Two of most common types of gynecomastia are idiopathic gynecomastia and gynecomastia due to sexual maturity [11]. Some previous studies have compared the hormone profiles between the patients with idiopathic gynecomastia and the controls. Ersoz et al. [1] reported that the LH and total testosterone levels of the young patients with gynecomastia were significantly lower than the controls. However, TSH, free T3 and T4 were not evaluated in their study and the number of patients were small in the study (n = 31). Yazici et al. [12] noticed that LH, FSH and total testosterone levels of the patients (n = 31) aged 20–30 years with idiopathic gynecomastia were significantly higher than the healthy controls. In their study, the other sex hormones and TSH levels in the patient and control group were statistically similar. In our study, although FSH and free T3 levels of the patients were significantly lower than the controls (Table 1). However, the free T3 and FSH values of the patients were all within normal range (2.5–4.2  pg∕ml and 1.3–19.3  mIU∕ml , respectively). Free T4, TSH, prolactin and the other sex hormones of the patients and controls were similar (p > 0.05). The hormone profiles in our study were inconsistent compared to previous studies.
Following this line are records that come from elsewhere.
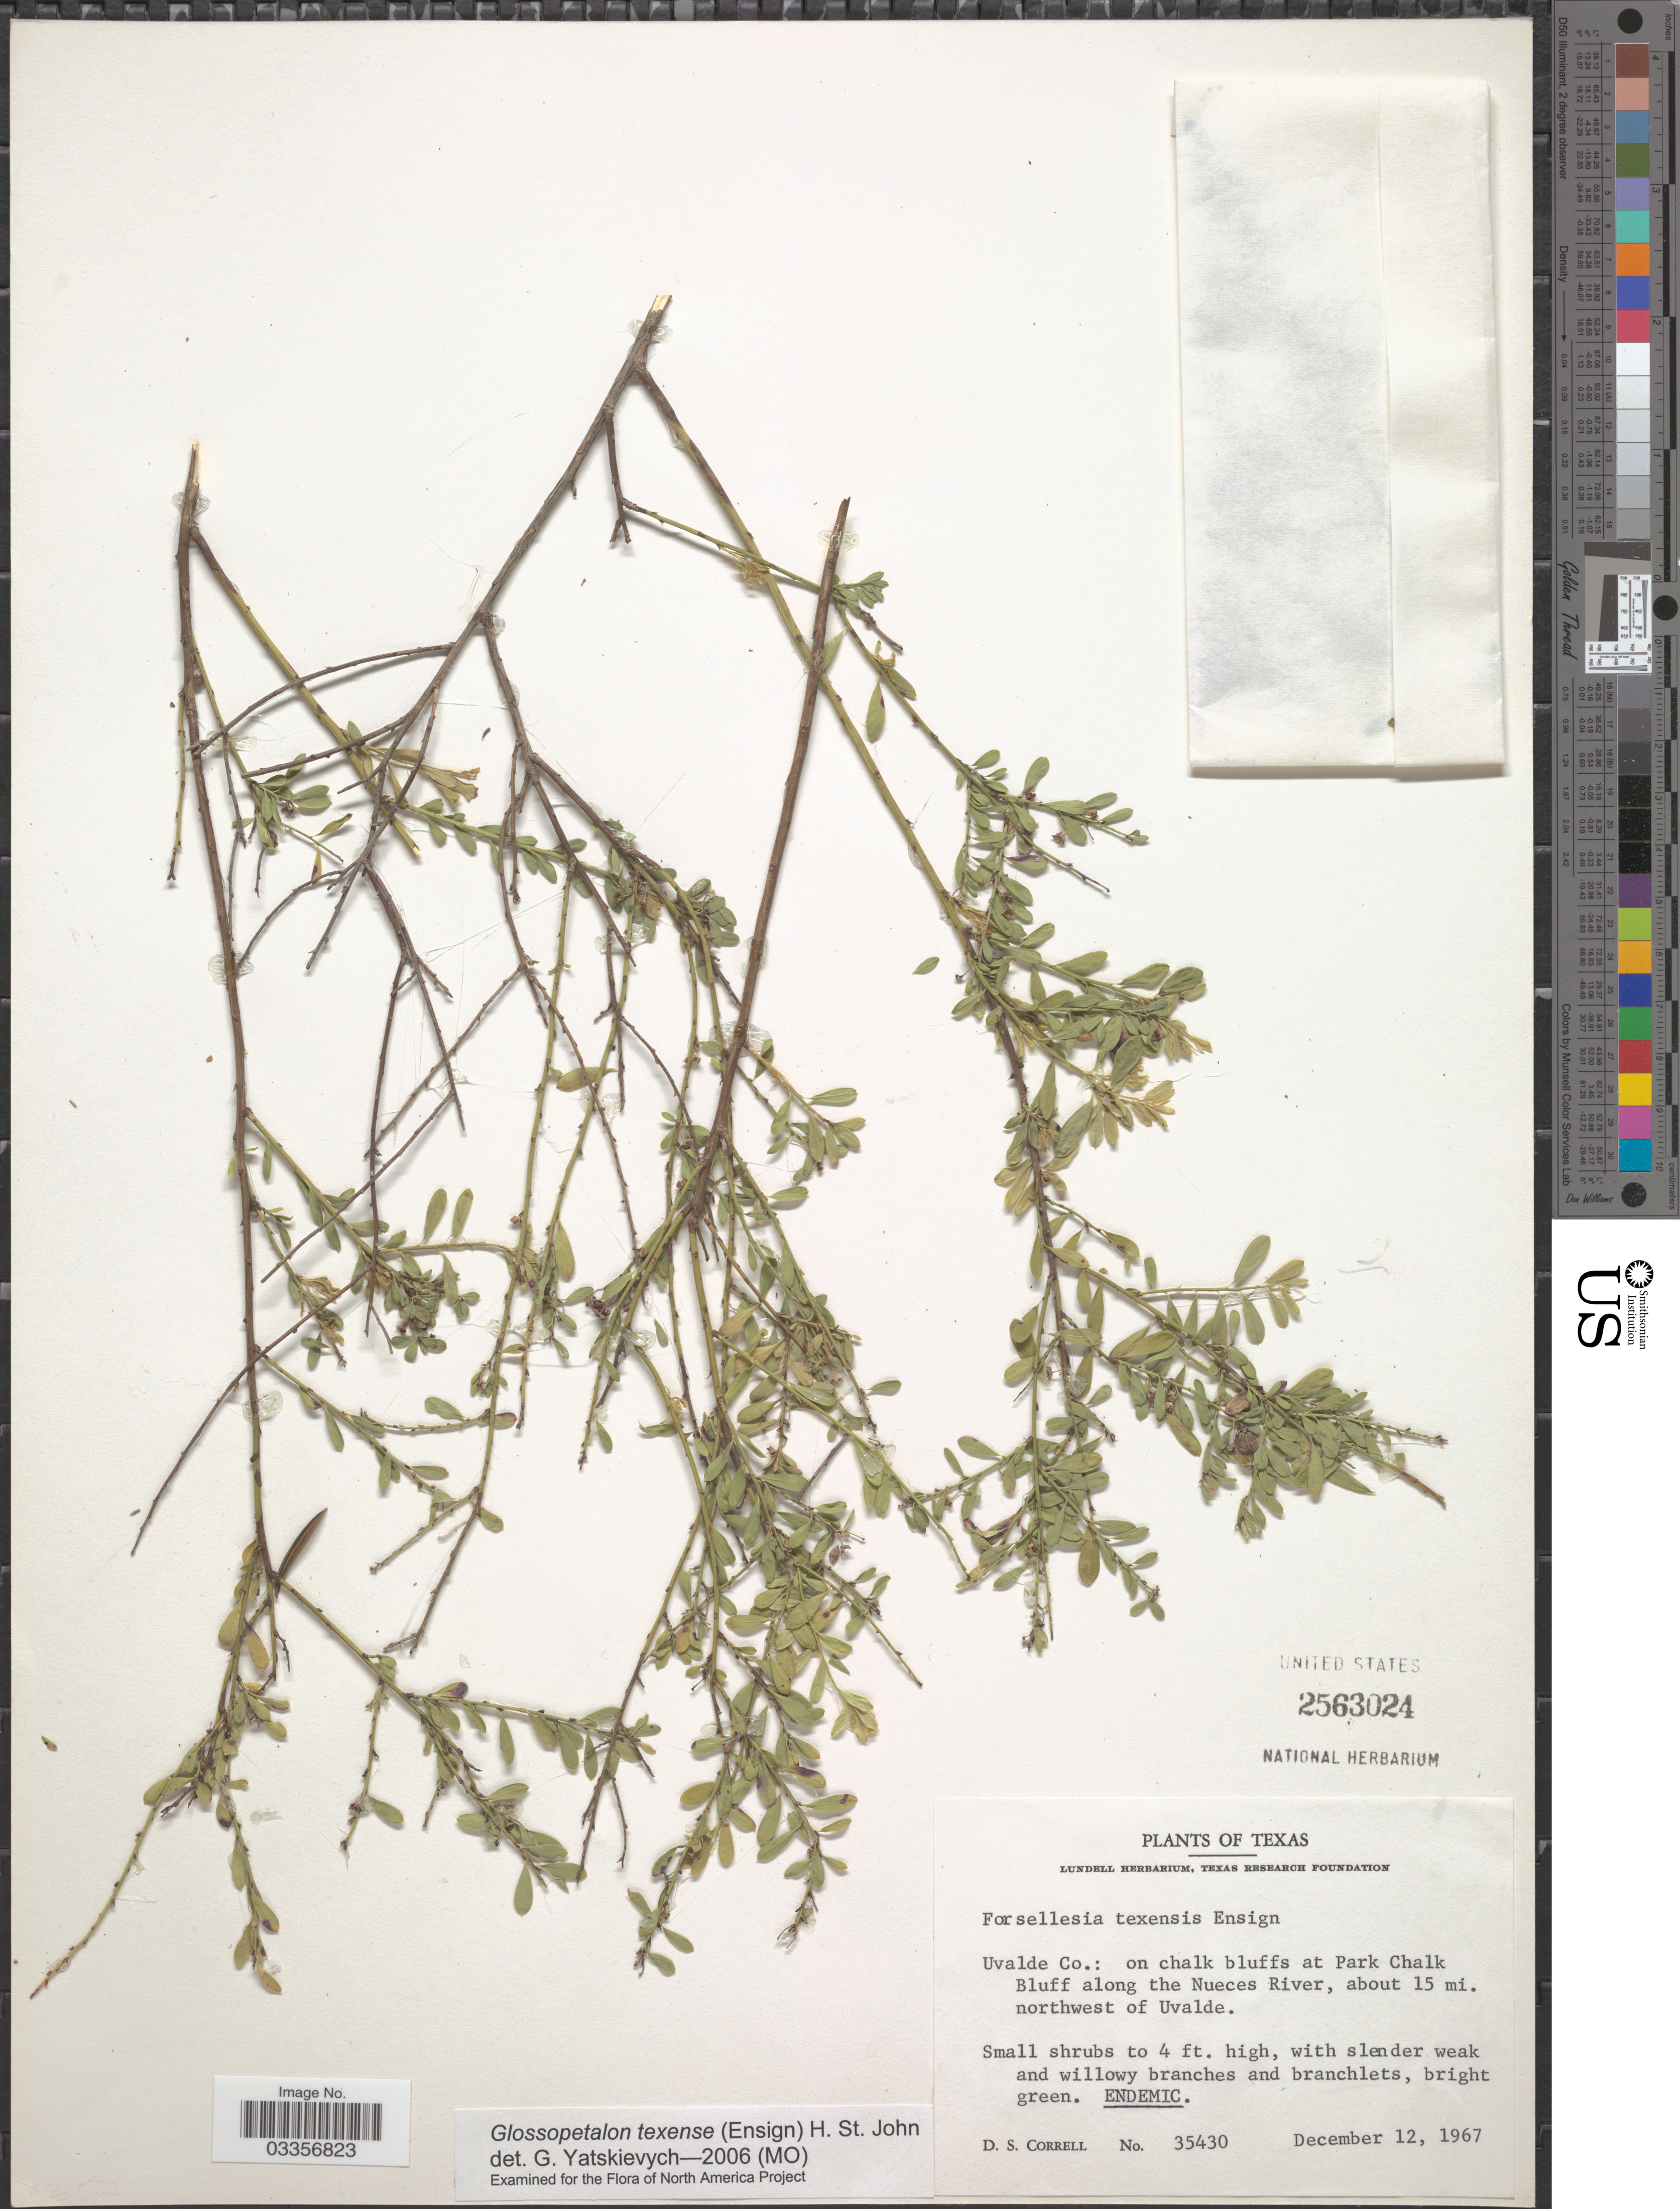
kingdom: Plantae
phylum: Tracheophyta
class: Magnoliopsida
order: Crossosomatales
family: Crossosomataceae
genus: Glossopetalon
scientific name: Glossopetalon texense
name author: (Ensign) H. St. John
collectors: D. S. Correll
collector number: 35430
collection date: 1967-12-12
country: United States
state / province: Texas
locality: Uvalde Co.: on chalk bluffs at Park Chalk Bluff along the Nueces River, about 15 mi. northwest of Uvalde.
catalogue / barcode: US 2563024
Therefore, we could infer that there may be no relationship between hormones (especially sex steroids) and idiopathic gynecomastia in young adult. However, this might be due to the sample timing after onset of gynecomastia. Further studies should evaluate the hormones of patients in the beginning of gynecomastia to assess this relationship better.

There is no study in literature that compares sexual functions between young men with gynecomastia and healthy controls. Only a study investigated the prevalence of gynecomastia (after excluding Klinefelter’s syndrome patients) in the patients with sexual dysfunction (n = 4023) [13]. The prevalence of gynecomastia in this population was found to be 3.1%, and that these patients with gynecomastia had significantly lower testosterone levels. However, the most important limitation of this study was the lack of a healthy control group. Our data showed that the IIEF total score and subscale scores except sexual desire of the patients with gynecomastia were lower than the controls. Conversely, IIEF sexual desire score of the patients was higher than the controls. Although there were no differences in the sex hormones (including total, free testosterone, estradiol and DHEASO4) between the patients and controls, the sexual functions of the patients were poorer than the controls. These data were thought that sexual dysfunction in gynecomastia may not due to organic pathologic events. Although the patients with gynecomastia have lower scores of IIEF related to intercourse such as erectile, orgasmic function and satisfaction, they have higher IIEF-sexual desire score than the controls. We think that may be due to the psychological effect caused by gynecomastia, the young adult men with gynecomastia want to have sex, but they have some problems during sexual intercourse. The psychological impact may be caused by the appearance of patients’ breasts after taking off their clothes. We suggest that the patients with gynecomastia have sexual desire, but they cannot continue sexual intercourse.

Conclusion

When compared with healthy controls, sexual functions except desire of young men with gynecomastia are adversely affected. This may be due to the psychological effect of gynecomastia during sexual intercourse, because the sex hormone levels of the patients and controls were similar. This result was also supported that the sexual desire of the patients with gynecomastia was higher than the controls. Further studies may contribute to the evaluation of both sexual and psychological functions of young men with gynecomastia. We suggest that young men with gynecomastia should be also examined for sexual function.